Sunday, July 19, 2009

In the stillness of exacting motion, a cessation of hiatus

Remiss, derelict, just generally absent from this space lately. I've missed you, dear reader. I think about you frequently. But it takes a certain set of chops to navigate these strange and complex changes. I feel as though i've lost my greatest audience. Readership has dropped a unit of late.

Now i fear the rains are bleeding my ink.

It certainly is late: late summer, late afternoon, late to return home. But a certain home drives my thoughts and actions fast. For since the last missive, we have pressed forward with our intentions. An offer, a negotiation, a counter, and now it is written. Our stamps are stumped and the parties arrived. Dear friend, a home has been found. We do silly dances and sleep lightly.
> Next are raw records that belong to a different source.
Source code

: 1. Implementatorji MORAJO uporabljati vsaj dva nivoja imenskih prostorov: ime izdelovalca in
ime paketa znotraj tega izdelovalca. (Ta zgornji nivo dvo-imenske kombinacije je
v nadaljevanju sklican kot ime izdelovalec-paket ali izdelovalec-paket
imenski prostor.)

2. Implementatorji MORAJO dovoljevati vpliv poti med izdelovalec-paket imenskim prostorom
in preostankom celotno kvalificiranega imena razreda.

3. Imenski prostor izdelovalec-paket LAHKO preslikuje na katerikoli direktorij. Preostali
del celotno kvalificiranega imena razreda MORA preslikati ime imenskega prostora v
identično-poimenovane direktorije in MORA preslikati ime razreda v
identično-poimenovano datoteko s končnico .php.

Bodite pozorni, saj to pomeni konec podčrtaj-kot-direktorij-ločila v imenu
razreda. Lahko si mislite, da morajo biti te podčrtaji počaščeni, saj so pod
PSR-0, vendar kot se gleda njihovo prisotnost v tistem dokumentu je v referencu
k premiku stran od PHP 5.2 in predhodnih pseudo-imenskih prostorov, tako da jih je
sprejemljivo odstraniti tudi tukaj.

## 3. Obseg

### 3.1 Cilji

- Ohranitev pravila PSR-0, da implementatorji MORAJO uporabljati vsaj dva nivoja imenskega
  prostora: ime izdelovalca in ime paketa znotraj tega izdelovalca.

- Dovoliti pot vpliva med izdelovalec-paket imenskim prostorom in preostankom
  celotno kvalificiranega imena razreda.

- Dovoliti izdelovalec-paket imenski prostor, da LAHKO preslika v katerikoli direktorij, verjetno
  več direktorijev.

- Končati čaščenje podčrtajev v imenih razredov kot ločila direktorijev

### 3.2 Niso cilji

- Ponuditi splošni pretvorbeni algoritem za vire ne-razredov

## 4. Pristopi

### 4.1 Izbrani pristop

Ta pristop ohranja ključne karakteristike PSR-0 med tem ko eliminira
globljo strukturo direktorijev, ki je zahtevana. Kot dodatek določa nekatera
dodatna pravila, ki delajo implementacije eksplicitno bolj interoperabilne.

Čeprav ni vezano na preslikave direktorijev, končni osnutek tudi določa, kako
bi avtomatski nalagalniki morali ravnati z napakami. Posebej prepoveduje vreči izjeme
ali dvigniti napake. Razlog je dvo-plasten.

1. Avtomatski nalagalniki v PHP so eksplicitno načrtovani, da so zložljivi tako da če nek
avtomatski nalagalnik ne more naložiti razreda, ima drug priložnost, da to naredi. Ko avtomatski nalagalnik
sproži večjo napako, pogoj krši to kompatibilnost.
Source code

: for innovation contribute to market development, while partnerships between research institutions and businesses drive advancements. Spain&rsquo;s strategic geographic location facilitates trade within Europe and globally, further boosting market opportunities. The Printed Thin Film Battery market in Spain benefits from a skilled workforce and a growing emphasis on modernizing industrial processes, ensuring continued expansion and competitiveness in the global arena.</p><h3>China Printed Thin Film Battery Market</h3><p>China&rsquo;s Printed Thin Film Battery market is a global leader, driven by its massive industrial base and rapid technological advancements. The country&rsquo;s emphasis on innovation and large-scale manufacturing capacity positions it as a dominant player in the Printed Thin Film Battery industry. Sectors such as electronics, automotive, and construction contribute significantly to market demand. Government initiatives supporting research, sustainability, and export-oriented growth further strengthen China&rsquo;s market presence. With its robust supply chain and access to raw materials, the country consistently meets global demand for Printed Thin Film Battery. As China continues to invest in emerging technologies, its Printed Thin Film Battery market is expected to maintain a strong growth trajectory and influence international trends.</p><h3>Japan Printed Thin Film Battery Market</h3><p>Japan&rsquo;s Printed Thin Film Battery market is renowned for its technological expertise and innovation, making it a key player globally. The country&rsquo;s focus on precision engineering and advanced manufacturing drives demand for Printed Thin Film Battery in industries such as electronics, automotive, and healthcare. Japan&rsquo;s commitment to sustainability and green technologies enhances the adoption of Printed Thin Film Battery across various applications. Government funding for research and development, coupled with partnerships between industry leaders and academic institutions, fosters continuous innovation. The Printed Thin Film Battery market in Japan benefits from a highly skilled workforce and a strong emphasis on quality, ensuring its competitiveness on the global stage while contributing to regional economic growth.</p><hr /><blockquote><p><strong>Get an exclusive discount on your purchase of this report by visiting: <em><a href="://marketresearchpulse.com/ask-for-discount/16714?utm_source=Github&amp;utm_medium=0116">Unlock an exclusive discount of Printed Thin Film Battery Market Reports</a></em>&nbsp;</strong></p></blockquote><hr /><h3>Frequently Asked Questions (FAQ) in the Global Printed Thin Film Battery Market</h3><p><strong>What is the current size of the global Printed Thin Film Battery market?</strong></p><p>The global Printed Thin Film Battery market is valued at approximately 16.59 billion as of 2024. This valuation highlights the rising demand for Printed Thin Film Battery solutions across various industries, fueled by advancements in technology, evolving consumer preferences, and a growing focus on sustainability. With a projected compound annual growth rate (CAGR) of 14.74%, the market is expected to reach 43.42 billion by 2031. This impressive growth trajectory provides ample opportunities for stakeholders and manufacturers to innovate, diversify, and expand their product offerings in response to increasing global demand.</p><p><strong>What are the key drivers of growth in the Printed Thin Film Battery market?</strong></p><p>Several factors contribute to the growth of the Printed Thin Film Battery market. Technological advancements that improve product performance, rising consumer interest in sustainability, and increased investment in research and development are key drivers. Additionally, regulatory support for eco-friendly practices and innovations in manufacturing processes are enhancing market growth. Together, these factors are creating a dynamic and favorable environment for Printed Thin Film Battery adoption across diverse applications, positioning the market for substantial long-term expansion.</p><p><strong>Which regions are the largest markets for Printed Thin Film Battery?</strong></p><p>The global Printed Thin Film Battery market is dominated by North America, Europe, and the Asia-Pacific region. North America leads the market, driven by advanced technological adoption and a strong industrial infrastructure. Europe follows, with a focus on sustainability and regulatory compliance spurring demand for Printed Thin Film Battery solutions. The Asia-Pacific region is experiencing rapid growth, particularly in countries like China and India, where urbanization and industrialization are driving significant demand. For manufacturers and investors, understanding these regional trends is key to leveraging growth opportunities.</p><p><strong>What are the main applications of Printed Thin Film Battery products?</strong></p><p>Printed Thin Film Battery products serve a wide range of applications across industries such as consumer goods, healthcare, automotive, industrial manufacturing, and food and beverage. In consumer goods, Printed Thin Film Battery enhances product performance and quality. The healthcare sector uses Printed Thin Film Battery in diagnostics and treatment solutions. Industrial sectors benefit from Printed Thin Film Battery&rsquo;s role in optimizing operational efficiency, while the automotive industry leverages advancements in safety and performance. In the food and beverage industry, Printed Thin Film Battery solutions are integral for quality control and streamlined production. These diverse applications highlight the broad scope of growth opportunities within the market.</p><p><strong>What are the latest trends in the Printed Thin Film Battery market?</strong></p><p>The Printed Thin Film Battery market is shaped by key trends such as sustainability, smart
This is just a mention, a check-in after the respite. Tomorrow i leave for PDX for the week. My employer needs me to check a few things there, make sure everything is working as it should. Should be a blast, though also a distraction at the moment of action.

Sometimes you must move quickly just to stay in place. Sometimes there is naught to do but wait and rest a few bars on the bridge. Trust that things will resolve in time. I test, trust, and rattle the keys. And hope that i'm reading the right pages, for i've not run through this one ever before.

Tuesday, March 31, 2009

A Home on the Range

This is the moment. What better place to weather the Great Recession than where the Dust Bowl hit? More to the point, if I don't act now, I'll miss the moment. What moment? I'm going to buy a house.

I'm not sure what else to say.... I'm in the planning stages and only know it will be in the vicinity of KC, but I don't know what neighborhood or township yet. Put the word out, send me your comments, your emails, your advice, your spreadsheets. Anything you've got. I'm considering a 15-year mortgage, for instance, because it builds equity faster and costs a lot less in the end. It just depends on how much house you buy. New or old? Carpet or hardwood floors? Single or two-story? These are all big, tough questions.

I'm excited and dream about it. I plan and scheme it. I've been reading up and checking my credit report. I wonder how long it will take? All the rest is just details, but of course, it's all details.

Wednesday, March 04, 2009

The Death of a Writer

Hearing on the radio today an interview with an author who is writing about David Foster Wallace's last, unfinished book and suicide reminded me of Spalding Grey. This comes late to the latter's death, but now works well for me. Are you available now?

There's a common sentiment that suicide is the most selfish of acts. Whether or not that holds, i always think of Grey's death in terms of his family (a wife, two boys, and a step-daughter). For some reason, his alleged suicide (his body was pulled from the East River) strikes me as most sad in light of the family of which he was part.

This post isn't about suicide, though. Rather, i thought smashingly of Grey and his monologues, so lament the loss of the artist. One could say something about the fire that burns so bright, but Grey's life wasn't exactly brief, so i'm not sure that holds.

Specifically, Grey was a storyteller, and spun his monologues with such craft that you forget you're listening to a man, sitting at a table, talk. You see instead the scenes he'd built up, just as good literature transports you past the medium and on into the message. Witness that you can rent Swimming to Cambodia or Monster in a Box-- that these are selling movies with repeat audiences.

But other forces were at work, as well. The dynamism of his monologues usually lofted into mania. His book Impossible Vacation painfully describes an individual struggling to exist. And it tells too of his family in detail.

So we have to look among ourselves. For i doubt there are many here who have not seen dementia, nor witnessed addiction, nor ever felt so feverishly elated as to be accused of unchecked exaltation. And we know that these conditions do not grow in a vacuum, that they have a persistent history. We grow up with them, around them, learning to abide and adapt.

I often think of my life and actions in terms of a trajectory, but there was no clear target at the outset here. Only that i miss Spalding Grey and had possibly forgotten to mention it. But i think i see from where this thread was borne now. Grey is gone. Our knowledge and memories of his influence weave together our own experiences. They bear a warp against the surface of our thoughts. Be well, at the falling of the light.